To improve the overall efficiency and security of the nation's financial system, a new federal law known as Check 21 — The Check Clearing for the 21st Century Act — went into effect on October 28th, 2004. Check 21 FAQ.
Onebanc has prepared the following questions and answers to inform our customers about this law. If you have any further questions please contact one of our banking professionals or visit your local Onebanc banking center.
What is Check 21 and what is its basic purpose?
Check 21 is a federal law that is designed to enable banks to handle checks more electronically. Check 21 became law on October 28, 2004. If you received your cancelled checks or, more likely, the electronic images of your cancelled checks with your Onebanc account statement, you may have begun seeing substitute checks after that date.
Does check 21 change the way I write checks?
No. You will continue to write your current paper checks and accept them from others.
What happens to my original checks?
Once a digital image is made the original is destroyed. The electronic image may be used to create a paper “substitute check.”
Is electronic processing secure?
Electronic processing is not new to the financial services industry or to Onebanc. It is a safe, reliable and efficient way to process your check information securely.
I now receive check images with my statement or when I view my transaction history detail online. What effect will Check 21 have on these images and statements?
You will continue to receive images of processed checks just as you do today. However, you will begin to notice a combination of original and substitute check images on your image statement.
If Check 21 accelerates the processing time of checks, how does it affect the amount of time between the writing and cashing of a check?

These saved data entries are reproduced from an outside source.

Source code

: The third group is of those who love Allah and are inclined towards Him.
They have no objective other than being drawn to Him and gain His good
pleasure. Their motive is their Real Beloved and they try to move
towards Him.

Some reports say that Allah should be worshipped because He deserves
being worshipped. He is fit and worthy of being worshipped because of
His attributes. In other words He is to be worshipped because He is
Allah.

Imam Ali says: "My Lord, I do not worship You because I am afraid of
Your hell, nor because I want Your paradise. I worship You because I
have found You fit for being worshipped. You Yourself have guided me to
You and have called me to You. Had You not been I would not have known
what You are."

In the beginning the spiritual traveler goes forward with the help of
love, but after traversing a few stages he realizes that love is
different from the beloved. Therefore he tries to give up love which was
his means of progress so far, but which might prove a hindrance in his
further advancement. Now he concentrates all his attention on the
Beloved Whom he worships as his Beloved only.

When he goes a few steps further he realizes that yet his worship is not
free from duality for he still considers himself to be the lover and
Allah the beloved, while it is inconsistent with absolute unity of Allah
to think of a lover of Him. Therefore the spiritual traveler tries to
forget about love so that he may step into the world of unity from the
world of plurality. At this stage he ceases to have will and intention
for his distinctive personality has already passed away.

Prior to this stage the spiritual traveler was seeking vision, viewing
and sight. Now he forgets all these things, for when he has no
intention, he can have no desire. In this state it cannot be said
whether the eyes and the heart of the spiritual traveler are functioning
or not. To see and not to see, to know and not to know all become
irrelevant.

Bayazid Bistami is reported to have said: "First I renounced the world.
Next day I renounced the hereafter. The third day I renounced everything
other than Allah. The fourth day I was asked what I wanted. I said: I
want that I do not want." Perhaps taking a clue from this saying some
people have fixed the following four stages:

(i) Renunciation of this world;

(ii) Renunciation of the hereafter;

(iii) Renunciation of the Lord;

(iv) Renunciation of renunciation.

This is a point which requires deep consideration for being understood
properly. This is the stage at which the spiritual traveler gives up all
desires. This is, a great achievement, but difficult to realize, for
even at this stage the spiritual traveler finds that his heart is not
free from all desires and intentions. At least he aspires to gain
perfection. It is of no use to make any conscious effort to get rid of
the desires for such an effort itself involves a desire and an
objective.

Check 21 has resulted in the reduction in the “float time,” the time between the cashing and clearing of a check. Customers who sometimes relay on this “float time” to maintain a sufficient balance will need to be careful to avoid being overdrawn. One way for you to better control the risk of overdraft is to view your daily activity through our easy-to-use online banking service.
How are image statements different from substitute checks?
Instead of receiving cancelled checks, most Onebanc customers receive monthly image statements that show multiple pictures of canceled checks per page. After October 28, 2004, the picture on the image statement could represent an original check or substitute check. Whether you receive an original check, a substitute check or an image statement, check law protects all consumers against erroneous and unauthorized check payments.
What is a substitute check? What does it look like?
A substitute check is a paper copy of the front and back of the original check. It is slightly larger than your original check so that it can contain a picture of your original check. The substitute check will accurately represent the information from the front and back of the original. The substitute check will have the statement: This is a legal copy of your check. You can use it the same way you would use the original.
Can I use a substitute check as proof of payment?
Yes. You can use a substitute check as proof of payment because it is legally the same as the original check. For example, the IRS will accept your substitute check as proof of payment.
Note to Business Owners:
Your customers may also present a substitute check as proof of payment. Additionally, unpaid or NSF checks could be returned as substitute checks.
Is it possible for me to opt out of Check 21?
No, once the legislation went effect on October 28, 2004, it applied to all bank customers at every bank nationwide with no exceptions.